Content starts

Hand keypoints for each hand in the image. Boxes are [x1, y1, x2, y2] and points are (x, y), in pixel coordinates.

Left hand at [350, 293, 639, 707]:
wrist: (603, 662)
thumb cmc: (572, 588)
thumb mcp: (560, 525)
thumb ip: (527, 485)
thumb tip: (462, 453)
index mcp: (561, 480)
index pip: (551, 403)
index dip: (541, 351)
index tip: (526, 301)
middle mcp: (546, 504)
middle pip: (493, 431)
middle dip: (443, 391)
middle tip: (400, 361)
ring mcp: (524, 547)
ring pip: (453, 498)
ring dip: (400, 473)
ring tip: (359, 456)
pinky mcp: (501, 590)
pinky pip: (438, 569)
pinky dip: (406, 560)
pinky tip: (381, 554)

Content ends
Content starts

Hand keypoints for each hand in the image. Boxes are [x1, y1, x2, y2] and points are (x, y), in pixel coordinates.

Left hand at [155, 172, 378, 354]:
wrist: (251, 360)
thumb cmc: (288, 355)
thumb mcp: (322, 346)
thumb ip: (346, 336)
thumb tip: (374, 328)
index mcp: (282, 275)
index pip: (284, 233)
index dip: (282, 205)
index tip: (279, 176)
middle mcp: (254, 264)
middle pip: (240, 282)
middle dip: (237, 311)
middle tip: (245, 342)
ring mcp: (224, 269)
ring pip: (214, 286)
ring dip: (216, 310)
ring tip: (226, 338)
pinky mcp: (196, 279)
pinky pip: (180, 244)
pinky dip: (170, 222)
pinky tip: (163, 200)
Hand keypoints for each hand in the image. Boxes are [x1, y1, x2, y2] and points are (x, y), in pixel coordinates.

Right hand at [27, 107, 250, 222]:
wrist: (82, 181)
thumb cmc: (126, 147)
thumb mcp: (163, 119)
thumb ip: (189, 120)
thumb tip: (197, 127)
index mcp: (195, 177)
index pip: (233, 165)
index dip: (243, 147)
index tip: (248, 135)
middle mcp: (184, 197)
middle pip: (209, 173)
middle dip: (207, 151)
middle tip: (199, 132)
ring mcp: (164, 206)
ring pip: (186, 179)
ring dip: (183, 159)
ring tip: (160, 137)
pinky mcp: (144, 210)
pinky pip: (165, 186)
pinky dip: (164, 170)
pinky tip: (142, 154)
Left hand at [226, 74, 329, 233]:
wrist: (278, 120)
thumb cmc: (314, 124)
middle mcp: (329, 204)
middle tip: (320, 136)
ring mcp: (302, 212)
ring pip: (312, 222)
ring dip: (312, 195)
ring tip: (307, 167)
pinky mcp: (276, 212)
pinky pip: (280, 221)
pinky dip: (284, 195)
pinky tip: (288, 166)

Content ends

WORK ORDER
All lines above from the one with "pinky tip: (142, 154)" to the one with "pinky tip: (288, 166)", inclusive, should be copied exactly, and no other lines.

TASK OUTPUT
pinky tip: (142, 154)
Left hand at [226, 74, 329, 233]:
wrist: (278, 120)
thumb cmc: (314, 124)
middle mcp: (329, 204)
middle tip: (320, 136)
ring mcp: (302, 212)
ring pip: (312, 222)
ring dip: (312, 195)
ring tip: (307, 167)
pinky mcp: (276, 212)
pinky pip: (280, 221)
pinky dip: (284, 195)
pinky tip: (288, 166)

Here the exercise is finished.